Atividade 1: Redigite a notícia sobre o PL da Dosimetria, do trecho que começa nas palavras que contêm "No Senado, o" até o que termina em "e facções criminosas.", sem mudar nada.
Atividade 2: Segundo a notícia sobre o PL da Dosimetria, qual foi o placar da votação na CCJ do Senado?
Atividade 3: Prossiga com a notícia sobre o PL da Dosimetria, começando logo depois da última frase.

Trecho do documento:
%%
A Comissão de Constituição e Justiça (CCJ) do Senado aprovou, na tarde desta quarta-feira (17), o Projeto de Lei (PL) da Dosimetria, por 17 votos favoráveis e 7 contrários. A proposta, que recalcula e reduz as penas aplicadas aos crimes cometidos nos atos de 8/1, segue agora para análise do plenário da Casa.
O Projeto de Lei nº 2.162 mantém a essência do texto aprovado pela Câmara dos Deputados em 10 de dezembro, por 291 votos a favor e 148 contrários, mas promove ajustes ao restringir a redução de penas exclusivamente aos envolvidos nos atos antidemocráticos de 8/1 de 2023. Entre os beneficiados está o ex-presidente Jair Bolsonaro (PL), que, segundo o relator na Câmara, deputado Paulinho da Força (Solidariedade-SP), poderá ter a pena, em regime fechado, reduzida para até 2 anos e 4 meses.
No Senado, o relator da matéria, senador Esperidião Amin (PP-SC), delimitou expressamente os efeitos da proposta aos crimes relacionados aos atos antidemocráticos, corrigindo o que parlamentares consideraram distorções do texto aprovado pelos deputados. A versão da Câmara permitia a aplicação mais ampla da progressão de pena, inclusive para outros tipos penais, como crimes ambientais, coação no curso do processo e incêndio doloso, o que poderia beneficiar líderes de organizações e facções criminosas.
Em seu relatório, Amin destacou que “o Projeto de Lei nº 2.162, embora não configure a desejada anistia, busca corrigir distorções evidentes na aplicação cumulativa de penas, garantindo proporcionalidade e justiça individualizada”.
%%
Itens listados:
%%
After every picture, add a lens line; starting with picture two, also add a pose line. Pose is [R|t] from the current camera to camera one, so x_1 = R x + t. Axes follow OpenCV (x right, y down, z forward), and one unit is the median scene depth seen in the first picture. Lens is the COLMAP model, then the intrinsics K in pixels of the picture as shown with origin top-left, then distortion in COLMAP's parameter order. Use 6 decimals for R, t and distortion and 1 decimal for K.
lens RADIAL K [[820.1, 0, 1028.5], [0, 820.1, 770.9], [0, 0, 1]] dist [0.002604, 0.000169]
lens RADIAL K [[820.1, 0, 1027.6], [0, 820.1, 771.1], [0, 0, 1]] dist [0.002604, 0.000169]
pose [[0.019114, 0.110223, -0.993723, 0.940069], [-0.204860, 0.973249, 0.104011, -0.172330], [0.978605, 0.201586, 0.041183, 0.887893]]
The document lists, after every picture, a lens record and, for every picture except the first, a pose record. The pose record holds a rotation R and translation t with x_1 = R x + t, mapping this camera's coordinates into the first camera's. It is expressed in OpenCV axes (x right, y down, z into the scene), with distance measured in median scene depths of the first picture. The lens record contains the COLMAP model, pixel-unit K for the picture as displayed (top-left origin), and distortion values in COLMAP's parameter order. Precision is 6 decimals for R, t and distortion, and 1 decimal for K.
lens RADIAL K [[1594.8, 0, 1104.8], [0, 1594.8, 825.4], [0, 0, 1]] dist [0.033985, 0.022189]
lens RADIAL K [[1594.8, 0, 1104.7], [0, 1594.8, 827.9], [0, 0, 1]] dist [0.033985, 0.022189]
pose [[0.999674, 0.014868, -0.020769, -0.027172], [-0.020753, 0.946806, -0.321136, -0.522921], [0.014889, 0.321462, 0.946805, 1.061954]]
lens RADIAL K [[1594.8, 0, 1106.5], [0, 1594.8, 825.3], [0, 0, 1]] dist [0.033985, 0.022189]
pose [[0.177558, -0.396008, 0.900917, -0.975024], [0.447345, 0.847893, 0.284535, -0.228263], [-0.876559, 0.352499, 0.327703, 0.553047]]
%%
Resposta escrita 1:
No Senado, o relator da matéria, senador Esperidião Amin (PP-SC), delimitou expressamente os efeitos da proposta aos crimes relacionados aos atos antidemocráticos, corrigindo o que parlamentares consideraram distorções do texto aprovado pelos deputados. A versão da Câmara permitia a aplicação mais ampla da progressão de pena, inclusive para outros tipos penais, como crimes ambientais, coação no curso do processo e incêndio doloso, o que poderia beneficiar líderes de organizações e facções criminosas.

Resposta escrita 2: 17 votos favoráveis e 7 contrários.

Resposta escrita 3:
O senador acatou uma emenda apresentada por Sergio Moro (União Brasil-PR), que explicita que a lei se aplica exclusivamente aos crimes cometidos no 8/1. A medida tem como objetivo evitar o retorno do texto à Câmara dos Deputados e permitir sua apreciação pelo plenário do Senado ainda nesta quarta-feira. As demais emendas apresentadas foram rejeitadas.
Defensor da anistia aos condenados pelos atos antidemocráticos, Amin afirmou que o tema deveria ser analisado “à luz do princípio da unidade nacional e da função integradora do direito constitucional”. Para ele, “a manutenção de centenas de cidadãos em regime fechado por atos que, embora ilícitos, não configuraram insurgência armada ou ameaça real à soberania, pode agravar divisões e comprometer a legitimidade das instituições”.
O senador ressaltou, contudo, que a proposta de anistia não avançou na Câmara dos Deputados. Diante disso, o projeto aprovado no Senado apresenta um “remédio menor e mais tímido: a chamada dosimetria mais benéfica”.